I'm not sure what the difference between the ...a6 and ...a7 parts are -- the HID Report Descriptor is not well-formed. It does look like the a6 part comes right before the 80, which seems to be at the beginning of the message.

For hidraw, it looks like we could just read 8 bytes at once, and be done.
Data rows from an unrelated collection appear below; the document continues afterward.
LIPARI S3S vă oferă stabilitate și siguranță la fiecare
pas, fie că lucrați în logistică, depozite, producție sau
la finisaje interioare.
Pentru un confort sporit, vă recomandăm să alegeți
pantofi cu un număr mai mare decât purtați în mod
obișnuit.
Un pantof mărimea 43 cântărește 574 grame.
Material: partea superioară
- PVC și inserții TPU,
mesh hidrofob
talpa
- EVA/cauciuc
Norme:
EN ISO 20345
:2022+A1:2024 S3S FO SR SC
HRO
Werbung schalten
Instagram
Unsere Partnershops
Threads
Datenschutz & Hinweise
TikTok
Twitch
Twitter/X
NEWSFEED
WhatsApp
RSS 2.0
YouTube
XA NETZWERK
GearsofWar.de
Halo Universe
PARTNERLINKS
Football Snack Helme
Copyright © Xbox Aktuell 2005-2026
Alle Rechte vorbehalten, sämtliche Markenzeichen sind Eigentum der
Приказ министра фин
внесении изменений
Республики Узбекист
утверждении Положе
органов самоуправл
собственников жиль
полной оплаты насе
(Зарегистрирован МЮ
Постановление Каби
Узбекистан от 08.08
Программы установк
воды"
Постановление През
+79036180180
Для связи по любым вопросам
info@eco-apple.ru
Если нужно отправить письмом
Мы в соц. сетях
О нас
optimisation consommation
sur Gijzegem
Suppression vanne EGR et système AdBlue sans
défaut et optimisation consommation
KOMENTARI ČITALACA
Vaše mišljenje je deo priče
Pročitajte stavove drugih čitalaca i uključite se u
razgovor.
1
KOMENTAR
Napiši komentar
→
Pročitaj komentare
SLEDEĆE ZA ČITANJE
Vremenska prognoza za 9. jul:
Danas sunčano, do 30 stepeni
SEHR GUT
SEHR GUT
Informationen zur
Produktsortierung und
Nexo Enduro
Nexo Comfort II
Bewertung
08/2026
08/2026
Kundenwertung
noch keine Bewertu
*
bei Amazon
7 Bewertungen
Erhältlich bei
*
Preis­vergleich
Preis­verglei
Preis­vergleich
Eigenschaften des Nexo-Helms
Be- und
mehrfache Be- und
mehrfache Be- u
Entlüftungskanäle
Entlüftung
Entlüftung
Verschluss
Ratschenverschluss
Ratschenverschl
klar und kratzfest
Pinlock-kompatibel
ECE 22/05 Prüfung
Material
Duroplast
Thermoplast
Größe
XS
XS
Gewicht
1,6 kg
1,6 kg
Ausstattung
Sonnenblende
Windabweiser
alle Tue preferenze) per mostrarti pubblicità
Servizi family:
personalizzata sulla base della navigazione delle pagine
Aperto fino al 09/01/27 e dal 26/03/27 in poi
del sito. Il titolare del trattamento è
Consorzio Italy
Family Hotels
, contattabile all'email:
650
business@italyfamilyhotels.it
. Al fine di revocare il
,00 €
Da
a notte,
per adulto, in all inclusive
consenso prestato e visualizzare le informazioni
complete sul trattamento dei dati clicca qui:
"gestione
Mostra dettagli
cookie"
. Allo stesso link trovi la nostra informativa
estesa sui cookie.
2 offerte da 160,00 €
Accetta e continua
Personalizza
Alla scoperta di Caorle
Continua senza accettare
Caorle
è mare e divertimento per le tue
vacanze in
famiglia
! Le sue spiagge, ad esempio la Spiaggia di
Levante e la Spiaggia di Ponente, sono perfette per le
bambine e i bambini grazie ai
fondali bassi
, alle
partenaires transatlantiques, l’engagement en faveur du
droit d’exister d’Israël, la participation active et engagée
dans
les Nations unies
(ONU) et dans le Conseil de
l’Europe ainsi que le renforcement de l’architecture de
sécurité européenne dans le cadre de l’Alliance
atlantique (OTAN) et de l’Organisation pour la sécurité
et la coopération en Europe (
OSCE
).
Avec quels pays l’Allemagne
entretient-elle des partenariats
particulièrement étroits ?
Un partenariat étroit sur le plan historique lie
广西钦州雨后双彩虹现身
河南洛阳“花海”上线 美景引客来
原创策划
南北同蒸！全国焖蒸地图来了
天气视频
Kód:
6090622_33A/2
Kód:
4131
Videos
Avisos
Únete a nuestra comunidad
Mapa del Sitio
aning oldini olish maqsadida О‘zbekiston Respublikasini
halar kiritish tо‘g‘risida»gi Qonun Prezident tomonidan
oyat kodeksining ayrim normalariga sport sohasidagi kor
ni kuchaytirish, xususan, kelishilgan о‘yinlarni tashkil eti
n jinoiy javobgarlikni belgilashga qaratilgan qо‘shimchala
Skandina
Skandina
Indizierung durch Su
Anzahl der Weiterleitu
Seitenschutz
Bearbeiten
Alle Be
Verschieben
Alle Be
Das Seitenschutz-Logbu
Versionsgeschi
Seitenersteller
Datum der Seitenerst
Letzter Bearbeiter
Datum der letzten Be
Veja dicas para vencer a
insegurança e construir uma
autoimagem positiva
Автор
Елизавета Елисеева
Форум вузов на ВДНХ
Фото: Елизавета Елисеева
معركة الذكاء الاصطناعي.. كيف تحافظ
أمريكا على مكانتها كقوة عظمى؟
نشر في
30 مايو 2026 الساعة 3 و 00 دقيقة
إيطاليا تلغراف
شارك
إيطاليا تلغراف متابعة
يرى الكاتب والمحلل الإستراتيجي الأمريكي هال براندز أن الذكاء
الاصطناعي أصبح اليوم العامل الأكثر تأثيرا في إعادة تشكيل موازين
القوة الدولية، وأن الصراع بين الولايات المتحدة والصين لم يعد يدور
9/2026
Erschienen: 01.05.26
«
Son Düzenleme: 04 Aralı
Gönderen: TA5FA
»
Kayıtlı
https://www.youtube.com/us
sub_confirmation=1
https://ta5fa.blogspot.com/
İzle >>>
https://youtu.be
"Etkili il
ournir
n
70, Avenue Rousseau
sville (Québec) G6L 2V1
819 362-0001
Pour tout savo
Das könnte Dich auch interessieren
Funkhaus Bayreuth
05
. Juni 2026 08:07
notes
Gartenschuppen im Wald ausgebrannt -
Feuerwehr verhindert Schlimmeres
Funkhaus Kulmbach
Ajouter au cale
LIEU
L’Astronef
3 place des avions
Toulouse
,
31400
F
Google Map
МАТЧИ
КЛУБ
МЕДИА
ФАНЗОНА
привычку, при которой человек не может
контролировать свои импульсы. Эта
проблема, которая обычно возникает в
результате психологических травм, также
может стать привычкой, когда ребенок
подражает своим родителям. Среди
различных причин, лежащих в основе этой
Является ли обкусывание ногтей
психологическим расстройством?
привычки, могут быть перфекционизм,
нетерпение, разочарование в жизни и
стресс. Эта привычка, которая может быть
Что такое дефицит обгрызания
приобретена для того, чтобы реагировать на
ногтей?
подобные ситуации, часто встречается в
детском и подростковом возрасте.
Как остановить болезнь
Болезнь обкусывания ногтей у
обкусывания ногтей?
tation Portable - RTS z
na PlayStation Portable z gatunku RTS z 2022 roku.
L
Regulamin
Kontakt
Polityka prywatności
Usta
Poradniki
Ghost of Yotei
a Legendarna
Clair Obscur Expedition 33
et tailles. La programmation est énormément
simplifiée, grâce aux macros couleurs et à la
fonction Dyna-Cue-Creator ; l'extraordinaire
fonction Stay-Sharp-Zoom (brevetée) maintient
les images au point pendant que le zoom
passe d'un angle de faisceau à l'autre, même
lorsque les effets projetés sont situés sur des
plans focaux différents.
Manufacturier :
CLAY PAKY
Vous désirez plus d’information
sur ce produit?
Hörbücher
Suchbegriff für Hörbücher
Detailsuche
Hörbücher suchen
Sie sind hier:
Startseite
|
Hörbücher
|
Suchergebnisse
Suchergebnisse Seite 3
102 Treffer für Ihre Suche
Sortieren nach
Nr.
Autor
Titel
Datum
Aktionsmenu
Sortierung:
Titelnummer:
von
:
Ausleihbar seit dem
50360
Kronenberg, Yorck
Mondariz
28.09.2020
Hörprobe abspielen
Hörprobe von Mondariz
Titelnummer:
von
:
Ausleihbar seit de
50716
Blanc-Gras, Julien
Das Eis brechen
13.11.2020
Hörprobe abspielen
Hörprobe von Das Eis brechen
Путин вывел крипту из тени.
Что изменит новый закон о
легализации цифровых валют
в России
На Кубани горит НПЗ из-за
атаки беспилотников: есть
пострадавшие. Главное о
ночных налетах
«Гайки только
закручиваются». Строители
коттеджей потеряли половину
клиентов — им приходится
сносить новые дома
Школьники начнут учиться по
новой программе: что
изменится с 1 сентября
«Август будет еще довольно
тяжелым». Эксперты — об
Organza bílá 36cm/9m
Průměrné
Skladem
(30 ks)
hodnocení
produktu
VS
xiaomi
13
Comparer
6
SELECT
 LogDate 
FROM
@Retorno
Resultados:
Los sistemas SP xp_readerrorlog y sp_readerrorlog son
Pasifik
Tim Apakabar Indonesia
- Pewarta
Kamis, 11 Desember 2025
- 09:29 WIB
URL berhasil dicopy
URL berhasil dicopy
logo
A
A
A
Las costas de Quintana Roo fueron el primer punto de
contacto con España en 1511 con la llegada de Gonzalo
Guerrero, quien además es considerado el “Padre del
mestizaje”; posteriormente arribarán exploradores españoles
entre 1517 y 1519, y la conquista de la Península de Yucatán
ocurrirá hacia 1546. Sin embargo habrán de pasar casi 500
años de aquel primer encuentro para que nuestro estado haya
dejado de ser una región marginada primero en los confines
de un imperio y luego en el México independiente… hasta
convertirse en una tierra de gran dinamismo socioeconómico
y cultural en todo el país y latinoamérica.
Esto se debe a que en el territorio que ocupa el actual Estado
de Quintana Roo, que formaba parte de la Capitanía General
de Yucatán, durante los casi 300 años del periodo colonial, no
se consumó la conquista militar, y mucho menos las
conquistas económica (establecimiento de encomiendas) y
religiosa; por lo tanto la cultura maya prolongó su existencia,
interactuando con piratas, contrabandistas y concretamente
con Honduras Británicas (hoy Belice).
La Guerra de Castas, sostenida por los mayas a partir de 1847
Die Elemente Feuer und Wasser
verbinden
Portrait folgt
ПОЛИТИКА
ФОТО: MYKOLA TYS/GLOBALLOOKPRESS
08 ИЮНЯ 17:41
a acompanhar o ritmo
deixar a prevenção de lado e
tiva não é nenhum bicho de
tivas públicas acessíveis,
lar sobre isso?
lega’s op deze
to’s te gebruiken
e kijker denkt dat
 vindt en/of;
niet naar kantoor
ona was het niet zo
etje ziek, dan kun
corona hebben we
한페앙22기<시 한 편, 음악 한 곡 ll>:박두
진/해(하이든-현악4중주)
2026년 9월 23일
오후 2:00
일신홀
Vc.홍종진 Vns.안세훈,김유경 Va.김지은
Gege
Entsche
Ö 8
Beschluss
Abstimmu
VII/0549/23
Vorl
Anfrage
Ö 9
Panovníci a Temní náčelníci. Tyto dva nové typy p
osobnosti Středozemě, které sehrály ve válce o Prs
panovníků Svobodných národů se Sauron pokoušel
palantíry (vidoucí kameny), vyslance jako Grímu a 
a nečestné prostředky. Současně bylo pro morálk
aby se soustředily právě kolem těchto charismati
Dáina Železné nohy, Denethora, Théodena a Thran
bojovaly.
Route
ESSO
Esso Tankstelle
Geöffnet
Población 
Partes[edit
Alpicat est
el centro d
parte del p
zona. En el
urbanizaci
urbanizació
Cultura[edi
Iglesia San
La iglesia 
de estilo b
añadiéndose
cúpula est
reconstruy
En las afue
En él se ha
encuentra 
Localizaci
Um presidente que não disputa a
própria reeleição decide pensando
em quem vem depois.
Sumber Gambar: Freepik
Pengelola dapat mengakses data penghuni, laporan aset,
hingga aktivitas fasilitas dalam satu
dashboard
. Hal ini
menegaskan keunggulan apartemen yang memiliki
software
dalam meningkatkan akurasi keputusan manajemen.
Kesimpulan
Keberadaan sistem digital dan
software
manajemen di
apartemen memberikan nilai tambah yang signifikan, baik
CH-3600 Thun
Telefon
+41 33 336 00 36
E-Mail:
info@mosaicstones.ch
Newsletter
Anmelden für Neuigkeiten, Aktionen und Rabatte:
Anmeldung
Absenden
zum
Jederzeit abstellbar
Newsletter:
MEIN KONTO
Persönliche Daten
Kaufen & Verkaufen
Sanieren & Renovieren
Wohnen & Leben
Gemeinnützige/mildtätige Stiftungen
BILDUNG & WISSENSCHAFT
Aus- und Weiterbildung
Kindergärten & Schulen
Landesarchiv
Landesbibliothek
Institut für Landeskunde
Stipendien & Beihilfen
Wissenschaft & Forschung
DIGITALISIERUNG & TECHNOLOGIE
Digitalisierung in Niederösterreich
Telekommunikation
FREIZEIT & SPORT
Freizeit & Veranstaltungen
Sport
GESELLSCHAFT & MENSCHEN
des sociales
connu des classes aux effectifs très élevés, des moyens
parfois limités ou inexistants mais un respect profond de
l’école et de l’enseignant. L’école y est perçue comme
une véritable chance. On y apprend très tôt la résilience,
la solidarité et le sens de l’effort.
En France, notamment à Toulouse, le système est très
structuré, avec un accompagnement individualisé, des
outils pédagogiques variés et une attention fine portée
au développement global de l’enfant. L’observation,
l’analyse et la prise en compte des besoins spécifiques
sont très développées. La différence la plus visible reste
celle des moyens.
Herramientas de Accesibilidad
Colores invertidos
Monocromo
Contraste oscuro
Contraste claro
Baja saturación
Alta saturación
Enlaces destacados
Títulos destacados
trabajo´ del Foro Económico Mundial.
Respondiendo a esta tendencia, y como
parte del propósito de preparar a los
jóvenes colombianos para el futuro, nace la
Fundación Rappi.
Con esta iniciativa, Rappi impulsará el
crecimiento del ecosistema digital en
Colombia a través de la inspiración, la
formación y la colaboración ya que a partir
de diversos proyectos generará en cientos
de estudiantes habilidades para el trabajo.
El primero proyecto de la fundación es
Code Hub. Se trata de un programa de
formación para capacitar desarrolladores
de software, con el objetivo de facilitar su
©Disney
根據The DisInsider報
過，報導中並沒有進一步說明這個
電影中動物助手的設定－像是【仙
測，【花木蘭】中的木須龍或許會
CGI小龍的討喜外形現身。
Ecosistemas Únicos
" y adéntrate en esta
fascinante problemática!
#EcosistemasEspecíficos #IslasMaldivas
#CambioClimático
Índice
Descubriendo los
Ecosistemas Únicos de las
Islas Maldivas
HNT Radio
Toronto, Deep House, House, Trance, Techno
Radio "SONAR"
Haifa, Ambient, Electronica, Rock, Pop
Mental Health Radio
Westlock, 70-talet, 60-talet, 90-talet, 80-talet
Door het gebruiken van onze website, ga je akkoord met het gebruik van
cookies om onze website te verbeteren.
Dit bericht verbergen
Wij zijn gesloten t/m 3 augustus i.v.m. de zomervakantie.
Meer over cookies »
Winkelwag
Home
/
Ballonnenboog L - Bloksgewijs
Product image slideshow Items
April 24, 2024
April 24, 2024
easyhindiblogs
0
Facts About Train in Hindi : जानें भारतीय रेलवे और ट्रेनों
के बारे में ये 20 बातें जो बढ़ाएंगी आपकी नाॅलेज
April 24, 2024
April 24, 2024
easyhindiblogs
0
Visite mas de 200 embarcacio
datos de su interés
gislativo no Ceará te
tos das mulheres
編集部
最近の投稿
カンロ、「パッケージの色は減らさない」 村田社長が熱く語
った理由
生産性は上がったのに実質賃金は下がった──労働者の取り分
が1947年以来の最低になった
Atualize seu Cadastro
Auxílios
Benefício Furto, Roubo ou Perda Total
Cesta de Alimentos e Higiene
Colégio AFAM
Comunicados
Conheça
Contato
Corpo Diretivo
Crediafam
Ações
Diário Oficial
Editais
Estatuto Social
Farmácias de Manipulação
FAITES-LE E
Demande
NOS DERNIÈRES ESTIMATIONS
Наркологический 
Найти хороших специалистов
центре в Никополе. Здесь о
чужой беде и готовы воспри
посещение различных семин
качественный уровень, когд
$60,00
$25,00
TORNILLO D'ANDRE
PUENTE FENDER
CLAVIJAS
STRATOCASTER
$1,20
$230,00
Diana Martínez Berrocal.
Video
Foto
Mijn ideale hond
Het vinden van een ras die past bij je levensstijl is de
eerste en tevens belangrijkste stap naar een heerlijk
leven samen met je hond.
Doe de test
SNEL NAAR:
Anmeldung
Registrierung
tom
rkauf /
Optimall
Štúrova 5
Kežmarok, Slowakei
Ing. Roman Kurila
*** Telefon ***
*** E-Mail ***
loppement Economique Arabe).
>> If you are interested in taking a look at related code, these two drivers are probably good starting points:
>> 
>> * https://github.com/networkupstools/nut/blob/libusb-1.0/drivers/nutdrv_atcl_usb.c
>> 
>> * https://github.com/networkupstools/nut/blob/libusb-1.0/drivers/richcomm_usb.c

I mention these two drivers because, as I recall, they are also for non-PDC HID devices. For portability, NUT tends to use libusb rather than the Linux-specific hiddev/hidraw APIs. We have a few options:

 * Use hidraw, which is only available on Linux, but is known to work with this device. This would require a bit of autoconf plumbing in order to prevent other platforms from building the new driver.
 * Use HIDAPI, a portability library written by Alan Ott (author of the hidraw.txt kernel documentation). Adds another dependency that we haven't used yet.
 * Use libhid, which involves detaching the hiddev/hidraw driver from the device. We do this all the time with PDC HID devices. It might take a little more experimenting to find the libusb command to send.

NUT developers: anyone else want to weigh in here? I'm leaning towards the third option, but I'm open to suggestions.